The Braves are 19-22, which has led to people reminding me constantly of how they downgraded in certain areas. In most cases, it’s way too early to tell if they really did, but I will admit there are areas of this team that don’t look nearly as potent as they did a year ago. Austin Riley doesn’t look like an MVP candidate, and natural regression could be smacking him in the face after his breakout 2021 campaign. Matt Olson — while he hasn’t been terrible by any means — isn’t coming close to filling the shoes of Freddie Freeman at the moment. And the outfield is also clearly lacking the depth that made it so strong to end last season.
The promising news is all of the problems I mentioned above could be fixed by the end of the season. I don’t believe the Austin Riley we saw last season was a fluke. Eventually, he should break out of the current funk he’s in, and Matt Olson should as well, who has proven to be an All-Star caliber first baseman over the last few seasons. The outfield is the biggest question mark this team has, but Acuña returning full-time should help things considerably. Eddie Rosario will be back at some point as well, and I wouldn’t be surprised if the Braves added some better depth via trade before the deadline.
The sky isn’t falling in Atlanta. Things just aren’t clicking like the Braves had hoped before the season began in some areas. However, just as there are positions where the Braves seem to have downgraded, there are others where they have significantly upgraded, and it shouldn’t remain that way the rest of the season.
Due to poor roster construction and injuries, the Braves catchers were among the worst units in the league last year. The starter, Travis d’Arnaud, missed most of the season with a torn ligament in his hand, and even when he was available, he looked like a shell of the player that won a silver slugger in 2020.
Behind him, the Braves trusted Alex Jackson, but it didn’t take long for them to figure out he wasn’t a major-league caliber option. He was quickly sent back to Gwinnett and eventually traded to the Marlins. For most of the season, the Braves relied on Kevan Smith and Stephen Vogt. Smith was abysmal, and while Vogt had his moments, he wasn’t anything above replacement level. Essentially, the Braves got nothing out of their catchers last season, which hasn’t been the case early on in 2022.
Travis d’Arnaud has performed like one of the best catchers in the league. He’s already recorded 1.0 fWAR this season, thanks to his 116 wRC+ and much-improved defense behind the plate. By himself, he’s already provided much more value for the Braves this season than all of the catchers combined last year, and he’s not alone.
William Contreras, who a lot of people were ready to give up on after last season, is breaking out. In just 38 plate appearances, he has six homers and a 205 wRC+. He’s only appeared in 10 games all season, yet he’s accumulated 0.6 fWAR. That kind of pace isn’t sustainable, but he’s the backup, and he’s already been better than all of the catchers the Braves utilized last season.

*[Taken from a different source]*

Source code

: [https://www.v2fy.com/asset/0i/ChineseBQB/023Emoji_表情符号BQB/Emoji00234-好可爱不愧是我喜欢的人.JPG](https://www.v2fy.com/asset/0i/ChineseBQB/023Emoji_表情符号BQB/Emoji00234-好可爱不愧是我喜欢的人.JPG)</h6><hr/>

The stats may not back this up through the first quarter of the season, but the rotation is substantially better than it was last year, and over the course of the season, that will shine through. Max Fried is a superstar that’s posted a 2.70 ERA in his last seven starts. Kyle Wright has also emerged as a top of the rotation option early on this season. Charlie Morton started off sluggishly, but he’s begun to find his form of late, just like he did in 2021. And I’ve stated several times, there aren’t many #4’s better than Ian Anderson. The fifth spot in the rotation may be a revolving door, but the Braves have a lot of options and time to figure it out. Overall, this is a significantly better group of starting pitchers than Atlanta was working with last season.
When it mattered most in 2021, the Braves bullpen was elite, especially in the playoffs. However, for most of the season, they were an average group. They finished 12th in fWAR (3.6) and had an ERA of 3.97 to go along with a 4.08 FIP.
They are a much better unit this season. Through just 41 games, they lead all teams with 2.6 fWAR. They also lead all teams in FIP (2.80) and K/9 (10.87). The Braves bullpen is the best in the majors, and they haven’t even had a healthy Tyler Matzek to this point. If he can return to form following his stint on the IL, this group will be head and shoulders ahead of everyone, and they also might add Kirby Yates later in the season.
When you’re 19-22, everyone wants to talk about the negatives, and there are certainly some areas of concern with this Braves team. But there are also some glaring positives at positions that weren’t that good last season. Eventually, things will even out, and the Braves will go on a run to close the gap in the division. There’s just too much talent on this roster for it not to happen.